--- Problem details ---
Extract the lines from the one containing "family: Sylviidae" through the one containing "common name: White-tailed deer" from the entries below, and copy them exactly as they appear.

--- Excerpted data ---
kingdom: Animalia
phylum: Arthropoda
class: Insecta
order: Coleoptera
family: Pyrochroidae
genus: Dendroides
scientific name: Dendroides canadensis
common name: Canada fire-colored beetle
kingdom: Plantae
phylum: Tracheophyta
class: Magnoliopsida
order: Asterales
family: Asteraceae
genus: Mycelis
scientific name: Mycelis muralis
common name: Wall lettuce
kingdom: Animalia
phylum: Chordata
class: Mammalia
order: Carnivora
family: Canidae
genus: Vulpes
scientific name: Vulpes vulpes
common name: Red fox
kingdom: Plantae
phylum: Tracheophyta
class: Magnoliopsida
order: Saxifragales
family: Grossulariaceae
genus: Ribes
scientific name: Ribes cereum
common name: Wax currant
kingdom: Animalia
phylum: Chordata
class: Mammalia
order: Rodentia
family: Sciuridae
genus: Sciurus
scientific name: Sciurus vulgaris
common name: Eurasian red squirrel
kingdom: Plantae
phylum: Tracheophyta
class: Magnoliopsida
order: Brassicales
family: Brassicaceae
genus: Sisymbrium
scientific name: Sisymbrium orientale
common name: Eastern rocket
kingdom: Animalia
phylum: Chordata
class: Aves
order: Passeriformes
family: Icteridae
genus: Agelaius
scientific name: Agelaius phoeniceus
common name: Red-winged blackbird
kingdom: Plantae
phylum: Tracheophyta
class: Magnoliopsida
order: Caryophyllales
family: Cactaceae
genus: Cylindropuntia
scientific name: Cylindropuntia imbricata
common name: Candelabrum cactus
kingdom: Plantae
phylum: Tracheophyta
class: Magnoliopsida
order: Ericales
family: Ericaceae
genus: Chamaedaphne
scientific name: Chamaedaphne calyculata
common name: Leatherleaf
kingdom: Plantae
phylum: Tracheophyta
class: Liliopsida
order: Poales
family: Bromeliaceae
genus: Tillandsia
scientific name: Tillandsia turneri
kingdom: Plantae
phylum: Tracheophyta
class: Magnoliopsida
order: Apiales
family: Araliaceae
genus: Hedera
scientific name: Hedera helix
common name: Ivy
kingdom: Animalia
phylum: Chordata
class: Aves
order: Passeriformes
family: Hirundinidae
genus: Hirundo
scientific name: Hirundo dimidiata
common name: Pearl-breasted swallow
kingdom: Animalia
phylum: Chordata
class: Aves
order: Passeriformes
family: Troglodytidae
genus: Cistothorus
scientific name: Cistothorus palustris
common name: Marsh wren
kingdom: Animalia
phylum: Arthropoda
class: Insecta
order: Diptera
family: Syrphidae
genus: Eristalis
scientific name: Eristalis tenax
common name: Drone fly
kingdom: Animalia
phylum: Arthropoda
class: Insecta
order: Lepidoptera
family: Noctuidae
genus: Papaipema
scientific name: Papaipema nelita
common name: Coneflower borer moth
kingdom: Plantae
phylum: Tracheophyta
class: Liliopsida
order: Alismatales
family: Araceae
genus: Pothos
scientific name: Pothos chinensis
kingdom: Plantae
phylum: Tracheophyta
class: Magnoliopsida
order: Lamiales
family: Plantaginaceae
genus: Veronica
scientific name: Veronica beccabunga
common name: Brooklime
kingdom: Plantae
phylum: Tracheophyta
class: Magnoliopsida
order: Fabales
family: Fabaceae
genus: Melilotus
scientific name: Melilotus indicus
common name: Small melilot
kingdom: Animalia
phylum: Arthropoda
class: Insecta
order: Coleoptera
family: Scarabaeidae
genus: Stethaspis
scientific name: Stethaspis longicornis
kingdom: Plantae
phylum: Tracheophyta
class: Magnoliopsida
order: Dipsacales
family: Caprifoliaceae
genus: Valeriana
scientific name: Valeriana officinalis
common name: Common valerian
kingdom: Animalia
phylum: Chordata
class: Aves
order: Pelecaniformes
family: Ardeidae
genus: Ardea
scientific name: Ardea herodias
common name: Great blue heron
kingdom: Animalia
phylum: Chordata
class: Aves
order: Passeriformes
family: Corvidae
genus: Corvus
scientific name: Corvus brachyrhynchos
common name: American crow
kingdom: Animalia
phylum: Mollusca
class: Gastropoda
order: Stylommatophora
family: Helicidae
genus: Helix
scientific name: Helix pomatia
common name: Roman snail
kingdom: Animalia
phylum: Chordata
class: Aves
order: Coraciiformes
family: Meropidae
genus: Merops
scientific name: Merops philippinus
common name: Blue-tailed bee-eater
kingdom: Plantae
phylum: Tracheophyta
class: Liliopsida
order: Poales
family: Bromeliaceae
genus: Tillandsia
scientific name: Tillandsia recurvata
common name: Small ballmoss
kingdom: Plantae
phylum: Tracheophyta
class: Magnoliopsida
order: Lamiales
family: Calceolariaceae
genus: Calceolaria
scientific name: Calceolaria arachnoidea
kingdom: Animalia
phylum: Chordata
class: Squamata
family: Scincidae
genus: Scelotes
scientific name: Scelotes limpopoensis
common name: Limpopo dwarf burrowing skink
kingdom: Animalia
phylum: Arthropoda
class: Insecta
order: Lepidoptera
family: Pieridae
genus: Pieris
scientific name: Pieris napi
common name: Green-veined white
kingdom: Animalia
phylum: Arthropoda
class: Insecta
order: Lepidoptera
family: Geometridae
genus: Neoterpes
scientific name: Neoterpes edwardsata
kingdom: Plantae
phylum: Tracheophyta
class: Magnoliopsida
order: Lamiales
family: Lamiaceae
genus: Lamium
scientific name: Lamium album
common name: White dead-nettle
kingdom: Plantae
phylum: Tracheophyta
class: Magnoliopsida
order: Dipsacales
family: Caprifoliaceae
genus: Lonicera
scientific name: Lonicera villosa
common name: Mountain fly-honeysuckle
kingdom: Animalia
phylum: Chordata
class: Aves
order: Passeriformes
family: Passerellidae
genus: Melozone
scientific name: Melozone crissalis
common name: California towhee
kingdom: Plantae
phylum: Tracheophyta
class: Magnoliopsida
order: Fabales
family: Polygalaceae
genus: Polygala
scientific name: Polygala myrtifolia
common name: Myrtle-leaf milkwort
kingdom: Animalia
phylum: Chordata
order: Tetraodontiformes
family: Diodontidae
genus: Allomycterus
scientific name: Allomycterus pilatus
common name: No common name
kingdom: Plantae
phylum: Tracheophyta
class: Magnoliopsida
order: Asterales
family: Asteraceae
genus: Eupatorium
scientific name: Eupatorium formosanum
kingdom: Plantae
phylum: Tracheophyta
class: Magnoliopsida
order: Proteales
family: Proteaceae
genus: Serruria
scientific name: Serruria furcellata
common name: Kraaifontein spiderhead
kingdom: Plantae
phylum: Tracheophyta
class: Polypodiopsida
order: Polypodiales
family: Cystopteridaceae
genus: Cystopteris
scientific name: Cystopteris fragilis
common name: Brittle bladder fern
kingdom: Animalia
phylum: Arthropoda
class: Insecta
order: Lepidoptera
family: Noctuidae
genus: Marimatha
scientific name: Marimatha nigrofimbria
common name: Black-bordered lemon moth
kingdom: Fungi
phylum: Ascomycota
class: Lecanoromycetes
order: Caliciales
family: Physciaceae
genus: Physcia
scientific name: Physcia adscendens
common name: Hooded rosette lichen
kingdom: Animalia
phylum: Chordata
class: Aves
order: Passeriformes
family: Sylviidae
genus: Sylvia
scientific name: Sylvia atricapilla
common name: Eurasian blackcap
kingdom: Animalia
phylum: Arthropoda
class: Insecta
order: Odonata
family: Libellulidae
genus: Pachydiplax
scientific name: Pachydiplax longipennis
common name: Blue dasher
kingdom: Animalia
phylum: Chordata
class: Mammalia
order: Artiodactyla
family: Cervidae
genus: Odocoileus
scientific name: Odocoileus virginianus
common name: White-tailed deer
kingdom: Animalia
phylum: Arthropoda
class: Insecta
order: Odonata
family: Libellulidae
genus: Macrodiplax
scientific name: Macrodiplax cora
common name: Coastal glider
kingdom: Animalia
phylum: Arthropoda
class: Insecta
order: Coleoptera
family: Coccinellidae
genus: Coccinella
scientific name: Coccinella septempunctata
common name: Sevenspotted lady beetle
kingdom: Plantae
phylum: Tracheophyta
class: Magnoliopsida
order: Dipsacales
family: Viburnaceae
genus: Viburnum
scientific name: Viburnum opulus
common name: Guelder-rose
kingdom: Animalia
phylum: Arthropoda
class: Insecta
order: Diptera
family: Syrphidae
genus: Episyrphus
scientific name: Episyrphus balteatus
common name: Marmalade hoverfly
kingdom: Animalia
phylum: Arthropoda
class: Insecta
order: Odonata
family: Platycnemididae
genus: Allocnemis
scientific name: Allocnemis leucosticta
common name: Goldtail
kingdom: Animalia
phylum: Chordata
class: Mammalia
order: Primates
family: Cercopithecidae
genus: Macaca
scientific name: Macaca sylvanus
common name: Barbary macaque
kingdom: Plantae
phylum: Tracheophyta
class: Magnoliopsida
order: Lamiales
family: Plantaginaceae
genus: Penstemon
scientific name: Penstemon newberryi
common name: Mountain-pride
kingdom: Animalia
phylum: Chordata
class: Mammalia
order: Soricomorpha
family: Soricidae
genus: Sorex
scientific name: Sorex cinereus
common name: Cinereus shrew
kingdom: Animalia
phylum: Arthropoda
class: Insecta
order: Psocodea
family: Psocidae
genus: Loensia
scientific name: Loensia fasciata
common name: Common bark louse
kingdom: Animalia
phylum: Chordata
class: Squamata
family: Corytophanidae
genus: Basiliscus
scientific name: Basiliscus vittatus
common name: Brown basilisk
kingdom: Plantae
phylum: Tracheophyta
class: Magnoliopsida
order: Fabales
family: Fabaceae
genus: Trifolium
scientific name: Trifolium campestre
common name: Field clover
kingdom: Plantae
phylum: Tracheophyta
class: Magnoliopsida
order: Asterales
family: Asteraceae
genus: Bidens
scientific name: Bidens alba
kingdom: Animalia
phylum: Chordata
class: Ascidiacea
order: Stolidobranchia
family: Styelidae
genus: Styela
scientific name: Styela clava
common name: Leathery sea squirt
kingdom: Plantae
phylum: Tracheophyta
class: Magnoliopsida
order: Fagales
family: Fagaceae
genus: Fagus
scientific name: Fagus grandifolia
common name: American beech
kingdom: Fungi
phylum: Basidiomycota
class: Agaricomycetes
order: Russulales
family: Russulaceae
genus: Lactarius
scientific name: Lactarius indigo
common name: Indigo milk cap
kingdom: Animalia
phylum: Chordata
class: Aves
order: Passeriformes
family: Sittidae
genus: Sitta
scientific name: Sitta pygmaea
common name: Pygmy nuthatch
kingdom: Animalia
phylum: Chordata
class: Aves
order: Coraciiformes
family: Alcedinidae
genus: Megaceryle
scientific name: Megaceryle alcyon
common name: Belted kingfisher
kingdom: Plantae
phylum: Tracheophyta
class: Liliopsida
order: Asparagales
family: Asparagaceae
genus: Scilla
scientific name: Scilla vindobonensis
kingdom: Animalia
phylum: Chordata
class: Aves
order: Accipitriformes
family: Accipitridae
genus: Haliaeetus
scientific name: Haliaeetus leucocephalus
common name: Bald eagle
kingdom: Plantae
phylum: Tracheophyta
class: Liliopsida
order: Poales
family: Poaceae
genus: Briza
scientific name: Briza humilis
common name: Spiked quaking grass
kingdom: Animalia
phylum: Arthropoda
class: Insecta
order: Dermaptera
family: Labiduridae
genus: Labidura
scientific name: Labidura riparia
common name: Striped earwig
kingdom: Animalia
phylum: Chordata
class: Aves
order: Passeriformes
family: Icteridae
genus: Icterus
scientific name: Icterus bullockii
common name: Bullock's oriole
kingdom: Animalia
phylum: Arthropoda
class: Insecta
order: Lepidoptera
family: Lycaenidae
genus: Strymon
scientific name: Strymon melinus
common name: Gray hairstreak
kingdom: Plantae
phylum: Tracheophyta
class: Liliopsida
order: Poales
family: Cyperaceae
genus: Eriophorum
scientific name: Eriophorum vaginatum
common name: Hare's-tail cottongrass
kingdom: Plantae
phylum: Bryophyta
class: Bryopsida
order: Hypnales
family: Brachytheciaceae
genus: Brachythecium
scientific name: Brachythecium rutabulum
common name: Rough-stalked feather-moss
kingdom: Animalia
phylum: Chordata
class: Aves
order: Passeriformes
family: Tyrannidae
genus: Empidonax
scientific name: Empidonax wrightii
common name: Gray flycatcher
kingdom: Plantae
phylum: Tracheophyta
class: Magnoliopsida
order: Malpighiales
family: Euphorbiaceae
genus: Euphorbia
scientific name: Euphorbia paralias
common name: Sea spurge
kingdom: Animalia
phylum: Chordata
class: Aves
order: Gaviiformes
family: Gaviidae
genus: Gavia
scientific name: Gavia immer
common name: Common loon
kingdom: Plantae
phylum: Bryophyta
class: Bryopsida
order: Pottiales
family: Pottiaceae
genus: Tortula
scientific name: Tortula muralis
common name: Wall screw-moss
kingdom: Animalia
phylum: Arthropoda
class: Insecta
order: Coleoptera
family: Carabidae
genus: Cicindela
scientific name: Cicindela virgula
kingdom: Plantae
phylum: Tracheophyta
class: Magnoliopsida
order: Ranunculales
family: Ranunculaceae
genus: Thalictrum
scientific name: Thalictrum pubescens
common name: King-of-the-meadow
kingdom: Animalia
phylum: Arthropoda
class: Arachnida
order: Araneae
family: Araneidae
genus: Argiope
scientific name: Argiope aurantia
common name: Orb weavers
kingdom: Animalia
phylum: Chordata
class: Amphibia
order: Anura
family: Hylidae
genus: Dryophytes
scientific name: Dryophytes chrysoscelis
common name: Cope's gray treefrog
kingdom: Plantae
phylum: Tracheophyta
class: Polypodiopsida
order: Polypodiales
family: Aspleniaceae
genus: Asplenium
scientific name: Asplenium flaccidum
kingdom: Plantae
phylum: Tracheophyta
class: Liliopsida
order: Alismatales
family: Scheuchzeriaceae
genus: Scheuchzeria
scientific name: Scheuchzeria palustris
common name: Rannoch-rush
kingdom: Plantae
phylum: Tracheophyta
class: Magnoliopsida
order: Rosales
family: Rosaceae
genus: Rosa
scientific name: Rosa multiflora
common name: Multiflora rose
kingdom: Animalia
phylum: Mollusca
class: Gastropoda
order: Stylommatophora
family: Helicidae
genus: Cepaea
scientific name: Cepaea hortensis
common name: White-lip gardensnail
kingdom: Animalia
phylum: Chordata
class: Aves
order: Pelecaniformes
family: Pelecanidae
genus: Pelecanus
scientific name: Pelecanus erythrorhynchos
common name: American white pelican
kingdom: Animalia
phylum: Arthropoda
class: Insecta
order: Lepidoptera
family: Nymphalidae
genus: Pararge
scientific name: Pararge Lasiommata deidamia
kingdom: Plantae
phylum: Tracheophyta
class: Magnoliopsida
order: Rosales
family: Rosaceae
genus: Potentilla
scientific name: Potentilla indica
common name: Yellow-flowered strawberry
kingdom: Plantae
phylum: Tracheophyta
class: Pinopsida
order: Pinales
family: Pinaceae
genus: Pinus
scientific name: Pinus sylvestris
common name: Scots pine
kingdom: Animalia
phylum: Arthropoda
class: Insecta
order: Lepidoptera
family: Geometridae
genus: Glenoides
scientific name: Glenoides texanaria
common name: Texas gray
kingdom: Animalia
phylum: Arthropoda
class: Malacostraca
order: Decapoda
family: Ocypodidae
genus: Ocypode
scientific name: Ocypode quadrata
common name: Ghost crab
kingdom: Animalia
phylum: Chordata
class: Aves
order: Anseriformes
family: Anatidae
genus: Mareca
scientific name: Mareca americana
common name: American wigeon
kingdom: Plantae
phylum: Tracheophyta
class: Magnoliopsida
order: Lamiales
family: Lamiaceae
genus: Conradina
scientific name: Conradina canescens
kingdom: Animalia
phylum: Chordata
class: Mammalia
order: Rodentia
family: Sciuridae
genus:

--- Result for this task ---
family: Sylviidae
genus: Sylvia
scientific name: Sylvia atricapilla
common name: Eurasian blackcap
kingdom: Animalia
phylum: Arthropoda
class: Insecta
order: Odonata
family: Libellulidae
genus: Pachydiplax
scientific name: Pachydiplax longipennis
common name: Blue dasher
kingdom: Animalia
phylum: Chordata
class: Mammalia
order: Artiodactyla
family: Cervidae
genus: Odocoileus
scientific name: Odocoileus virginianus
common name: White-tailed deer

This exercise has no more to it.